The Hillsboro City Council spent almost one hour reviewing the preliminary budget for 2019 at its meeting July 3.
Larry Paine, city administrator, said when the initial data was put into the 2019 revenues and expenses, it showed $345,000 more in expenses than revenue, which needs to be dealt with.
During the next two council sessions, the budget will continue being reviewed, then published with the public hearing at 4 p.m. Tuesday, Aug. 7.
Some of the areas Paine said have changed, affecting the budget, included:
◼dollar amounts are lower than in 2018 because the state is changing valuation of motor vehicles, recreational vehicles, commercial vehicles and watercraft.
“This is the first time cities are seeing this change,” Paine said.
◼sales tax is lower than when compared to the month last year.
◼the fire department is requesting an increase in the call-out fee from $12 to $15. “Marion has been at $15 [for call-outs] for a number of years,” he said.
◼pool salaries are up from the previous two years from $54,000 to $83,000. Paine questioned how many people are working at the pool.
◼the municipal golf course is asking for an additional $25,000 to purchase Zoysia grass seed for the fairways only. Mayor Lou Thurston said he did some personal research on this type of grass.
“It reduces the amount of water needed, chemicals used and amount of mowing,” he said. “The payback in savings would pay for the seed in three years.”
◼Other expenses include the Marion County Community Economic Development Corp. at the same rate as in 2018.
Some areas that Paine believes he can cut to bring down the expense-side would be to cut $186,000 from the special highway fund by cutting out chip seal.
“We also had an unexpected revenue source from the wind farm project of $10,000 a month for water,” he said.
In addition, the water department is requesting another person be hired so that the new hire can be trained by Tom Richards, who is retiring in 2019, offsetting the revenue for the water.
Other highlights included electric and water rate adjustments and a new sanitation truck costing $452,795. For the truck expense, Paine said a deduction would need to be made from cash reserve for what’s available.

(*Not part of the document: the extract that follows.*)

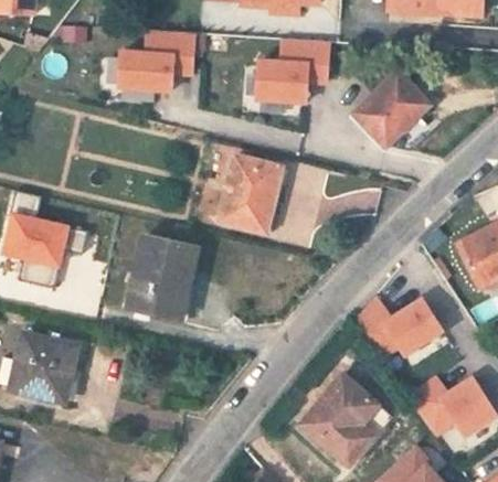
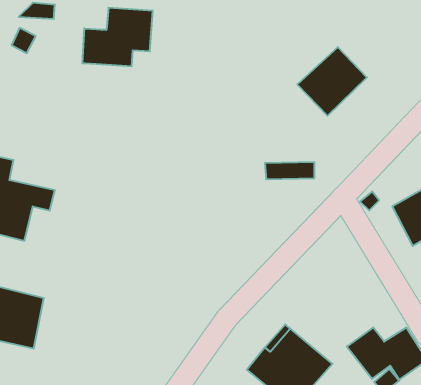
building: [256,38,328,101] -> none
building: [219,158,279,233] -> none
building: [130,236,197,315] -> none
building: [354,296,442,361] -> none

Paine said he will continue to work on the budget line items and bring back revisions at the next meeting.
In other business, the council:
◼planned a public hearing for the Groves Addition Assessment District on Tuesday, July 17, in council chambers. The council was asked to approve the resolutions so that assessments could be charged in the 2019 tax season, Paine added. Documents, he said, are being mailed to property owners for the sewer improvement work at a cost of $115,293. Assessments will include 16 lots owned by Russell Groves at $6,369 each; Grace Church tract at $10,099 and a portion of Hillsboro Development at $3,288, with one portion paid by the city at $10,000.
“The city’s portion is not in the resolution because we are participating rather than being assessed,” Paine said.
◼heard from Darin Neufeld, EBH Engineering, who said bids were opened earlier on July 3 for two projects. The first was for D Street mill and overlay with the low bid from Pearson Construction at $455,670 to include 1.5 inches of mill and overlay starting at Prairie Point to and through Floral Drive intersection. The additional alternate bid of $46,095 would continue the mill and overlay from Floral to the Hillsboro Municipal Airport.
◼approved Hett Construction for D Street improvements on valley gutters at a cost of $53,450. Neufeld said that while not all are valley gutters, five cross street entrances needing concrete include the north side of Main Street; north side of Washington Street; halfway through both sides of Adams Street and Birchwood Apartments, where there is a big hole in the entrance needing to correct so drainage flows correctly.
◼reviewed and approved trash truck bid specifications to include truck having rear load with addition of side arm that will pick up poly-cart waste containers. The new trash truck would also have right- and left-hand drive, similar to mail vehicles. It would also have the capability of picking up curbside trash and recycling with automated equipment, needing only one operator rather than two. Thurston said he liked the idea of this new vehicle reducing labor and increasing efficiency.
“I am also excited about increasing recycling participation,” he said.
It was noted that Hutchinson is no longer paying for recycling, but Thurston said even so, the trash stays out of the landfill and the city isn’t paying more to dump it.
◼approved the mayor’s reappointment of Bob Dalke to the Hillsboro Housing Authority.
◼discussed issues with digger truck used for putting utility poles in the ground and problems with the hydraulics. Paine said the repair would be $16,000.
◼heard from Paine regarding customer service and the need to notify city customers when water is being shut off.
“When we don’t notify customers,” he said, “it makes their lives miserable.”